Data & Scripts

This page collects the datasets and scripts we use throughout the course. Resources are added each week as needed — check back for updates.

Datasets are sampled subsets of larger corpora maintained in the NLP Corpora for Korean Studies repository. For full corpora and detailed documentation, see that repository.

Organizing your files: Create subfolders within your /data directory by corpus or file type — e.g., /data/president_speeches/, /data/scripts/. This keeps things tidy as we accumulate more files over the semester.

Datasets

Week(s)	Dataset	Description	Download
2–5	Presidential Speeches	749 democratic-era presidential speeches (Roh Tae-woo–Moon Jae-in), sampled from 5,840. See documentation.	CSV (~4.4 MB)
2–5	Presidential Speeches (Small)	100 randomly selected speeches from the last three presidents (Lee Myung-bak, Park Geun-hye, Moon Jae-in). Use this if Orange runs slowly or crashes with the full file.	CSV (~500 KB)
5+	NIKH History Textbooks (Demo)	9 Korean history textbooks across 3 eras (Colonial, Authoritarian, Democratic), sampled from the 67-book NIKH corpus (1895–2016). Includes `processed_text` column (pre-tokenized nouns, ready for analysis).
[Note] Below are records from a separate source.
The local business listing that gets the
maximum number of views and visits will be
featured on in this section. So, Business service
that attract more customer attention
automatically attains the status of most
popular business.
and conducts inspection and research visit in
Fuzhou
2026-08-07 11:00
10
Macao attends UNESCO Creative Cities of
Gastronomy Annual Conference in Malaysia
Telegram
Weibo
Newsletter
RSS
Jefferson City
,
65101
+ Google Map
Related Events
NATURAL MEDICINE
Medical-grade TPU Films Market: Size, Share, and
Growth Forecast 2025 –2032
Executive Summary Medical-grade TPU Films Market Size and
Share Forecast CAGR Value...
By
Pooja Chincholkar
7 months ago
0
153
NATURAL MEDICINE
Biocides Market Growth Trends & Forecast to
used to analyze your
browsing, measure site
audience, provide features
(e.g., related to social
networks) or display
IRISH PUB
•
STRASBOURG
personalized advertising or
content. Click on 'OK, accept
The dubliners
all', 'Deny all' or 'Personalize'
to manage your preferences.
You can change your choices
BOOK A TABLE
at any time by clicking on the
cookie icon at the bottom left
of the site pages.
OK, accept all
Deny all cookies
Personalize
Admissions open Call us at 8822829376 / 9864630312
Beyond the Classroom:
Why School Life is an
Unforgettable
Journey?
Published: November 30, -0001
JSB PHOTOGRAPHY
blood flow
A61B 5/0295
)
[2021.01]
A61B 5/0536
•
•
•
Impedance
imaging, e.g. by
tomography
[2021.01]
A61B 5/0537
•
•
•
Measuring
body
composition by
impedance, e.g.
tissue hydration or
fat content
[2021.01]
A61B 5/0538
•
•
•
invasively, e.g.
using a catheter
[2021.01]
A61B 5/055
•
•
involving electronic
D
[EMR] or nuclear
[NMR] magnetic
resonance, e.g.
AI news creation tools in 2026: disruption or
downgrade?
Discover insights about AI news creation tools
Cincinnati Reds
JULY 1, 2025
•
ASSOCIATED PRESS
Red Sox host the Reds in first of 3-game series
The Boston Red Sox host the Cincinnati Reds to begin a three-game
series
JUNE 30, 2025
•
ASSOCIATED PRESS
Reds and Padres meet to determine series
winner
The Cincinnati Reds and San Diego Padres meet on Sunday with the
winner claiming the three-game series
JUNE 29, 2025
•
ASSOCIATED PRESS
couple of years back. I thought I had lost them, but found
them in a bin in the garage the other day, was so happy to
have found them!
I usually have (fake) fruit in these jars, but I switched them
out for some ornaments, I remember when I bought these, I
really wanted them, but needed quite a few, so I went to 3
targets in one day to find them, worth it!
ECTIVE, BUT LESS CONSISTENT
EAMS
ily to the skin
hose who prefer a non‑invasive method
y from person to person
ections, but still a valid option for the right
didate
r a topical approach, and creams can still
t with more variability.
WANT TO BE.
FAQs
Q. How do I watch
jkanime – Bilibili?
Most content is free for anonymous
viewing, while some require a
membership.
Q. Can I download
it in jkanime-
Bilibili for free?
See full corpus documentation.	CSV (~1.8 MB)
7	NIKH Clustering Demo	11 Korean history textbooks (3 Colonial, 4 Authoritarian, 4 Democratic) for the Week 7 clustering exercise. Contains `full_text` for preprocessing in Orange or R.	CSV (~3.1 MB)
4+	Korean Stopwords	678 Korean stopwords (punctuation, numbers, and high-frequency grammatical words). Load in the Preprocess Text widget under Filtering → Stopwords → From File.	TXT

Scripts

Week	Script	Description	Download
3	Korean Preprocessing (Mac)	POS-based tokenization for Orange Data Mining. Auto-installs kiwipiepy.	Python
3	Korean Preprocessing (Windows)	Same as above but requires kiwipiepy pre-installed.	Python
4	Korean Preprocessing — Annotated (Mac)	Fully annotated version of the Mac preprocessing script. Read this to understand what each step does and why.	Python

How to Use

Datasets:

Download the CSV file
Save it to a subfolder in your GitHub repository (e.g., /data/president_speeches/)
Commit and push via GitHub Desktop
Load the file in Orange Data Mining using the Corpus widget

Scripts:

Download the .py file for your operating system
In Orange, add a Python Script widget and paste the code
Change TEXT_COLUMN to match your corpus column name (see the script comments)
Connect it to your data flow and run